Pekerjaan tersebut dinilai sebagai langkah penting dalam upaya pencegahan banjir dan mengatasi luapan air sungai yang selama ini dikhawatirkan dapat menggenangi area persawahan serta perkebunan milik masyarakat.
Berdasarkan aspirasi warga, keberadaan tanggul memiliki peranan penting dalam melindungi lahan pertanian, khususnya ketika debit air meningkat. Oleh karena itu, masyarakat memberikan apresiasi kepada pemerintah dan PT Tirta Indo Karya selaku pelaksana pekerjaan yang tengah melakukan rehabilitasi tanggul di wilayah Way Ketibung, Kecamatan Way Sulan dan Kecamatan Candipuro.
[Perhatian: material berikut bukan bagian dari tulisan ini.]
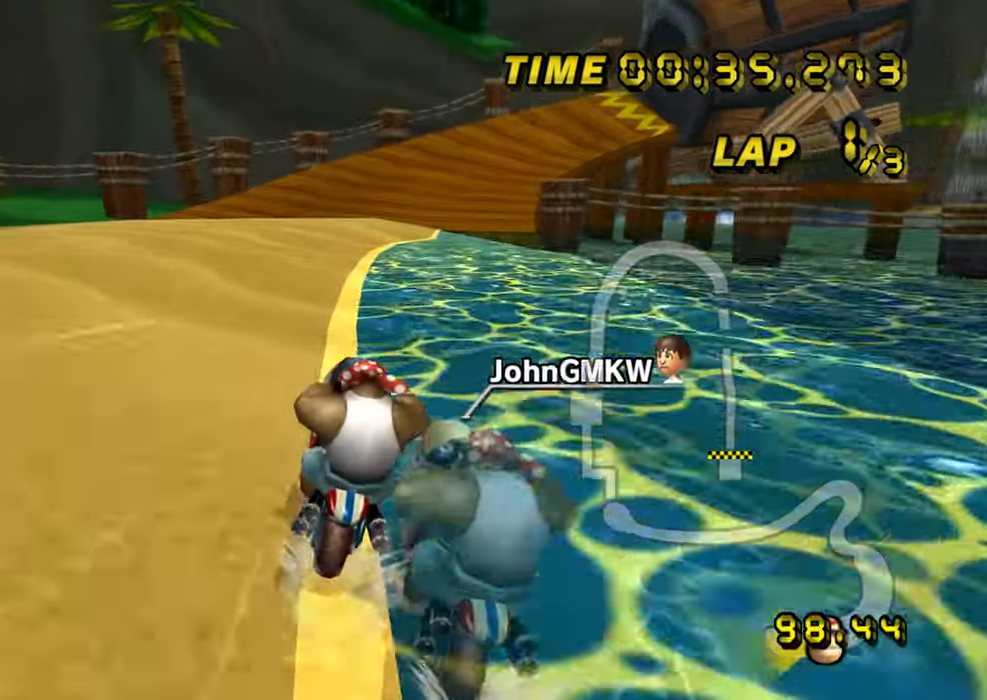
{"buttons": ["A"], "left_stick": "center", "events": []}
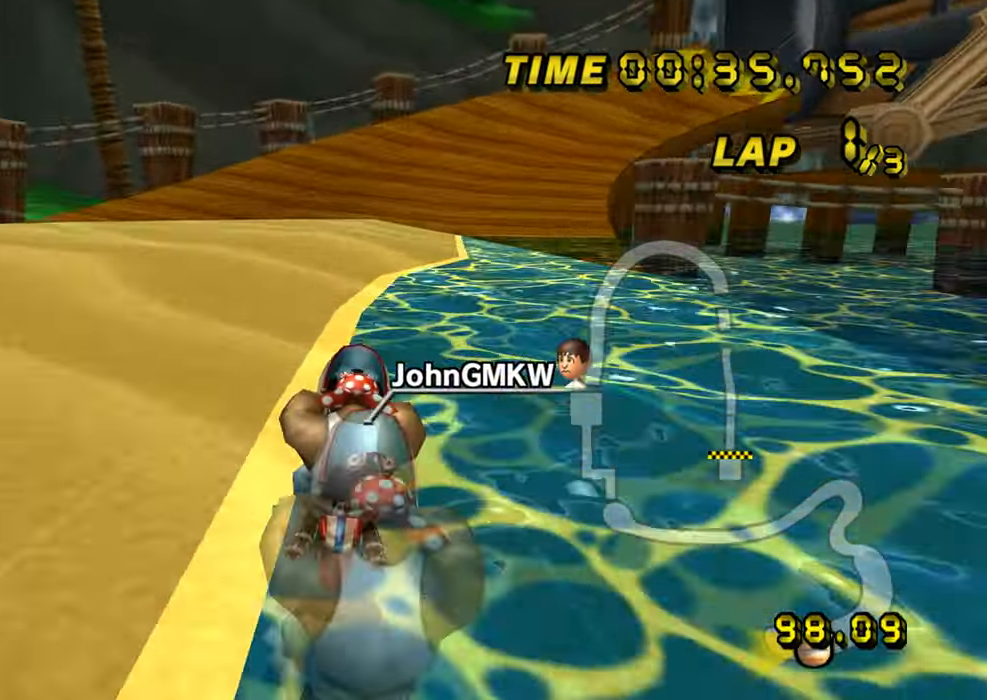
{"buttons": ["A", "R1"], "left_stick": "down-right", "events": [[367, "R1", "down"], [450, "left_stick", "down-right"]]}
Warga berharap seluruh proses pekerjaan dapat berjalan lancar hingga selesai serta menghasilkan pembangunan yang kuat, berkualitas, dan memberikan manfaat dalam jangka panjang.
Bagi masyarakat, pembangunan dan rehabilitasi tanggul bukan hanya sekadar pembangunan infrastruktur, melainkan juga bentuk perhatian terhadap kebutuhan para petani yang selama ini menghadapi risiko kerugian apabila terjadi luapan air dan banjir di sekitar kawasan pertanian.
“Dengan adanya perbaikan tanggul ini, kami sangat berharap sawah dan perkebunan masyarakat tidak lagi sering terendam ketika debit air sungai meningkat. Mudah-mudahan pekerjaan ini selesai dengan baik dan benar-benar memberikan manfaat bagi masyarakat,” ujar salah seorang warga.
Masyarakat juga berharap PT Tirta Indo Karya dapat terus menjaga kualitas pelaksanaan pekerjaan dengan mengutamakan spesifikasi teknis, ketepatan pekerjaan, keselamatan, serta memperhatikan kondisi lingkungan di sekitar lokasi proyek.
Selain itu, koordinasi dan komunikasi dengan masyarakat sekitar diharapkan terus terjalin dengan baik agar pelaksanaan pekerjaan dapat berlangsung aman dan lancar.
Warga Candipuro dan Way Sulan menilai pembangunan infrastruktur pengendalian banjir merupakan investasi penting bagi keberlangsungan sektor pertanian dan perekonomian masyarakat.
Apabila risiko banjir dan luapan air dapat diminimalkan, produktivitas lahan pertanian diharapkan dapat meningkat serta kerugian petani akibat sawah dan perkebunan yang terdampak banjir dapat ditekan.
Karena itu, masyarakat meminta seluruh pihak terkait, mulai dari pemerintah, pelaksana pekerjaan hingga pengawas proyek, bersama-sama mengawal proses pembangunan agar berjalan sesuai ketentuan, transparan, berkualitas, dan memberikan manfaat nyata kepada masyarakat.
Apresiasi warga tersebut sekaligus menjadi harapan agar rehabilitasi Tanggul Way Ketibung dapat menjadi salah satu pembangunan infrastruktur yang benar-benar memberikan perlindungan bagi masyarakat, khususnya para petani di Kecamatan Candipuro dan Kecamatan Way Sulan.
Masyarakat berharap, setelah pekerjaan rampung, tanggul tersebut tidak hanya berdiri secara fisik, tetapi benar-benar mampu menahan dan mengendalikan luapan air, sehingga persawahan, perkebunan, serta aktivitas ekonomi warga dapat lebih terlindungi dari ancaman banjir di masa mendatang.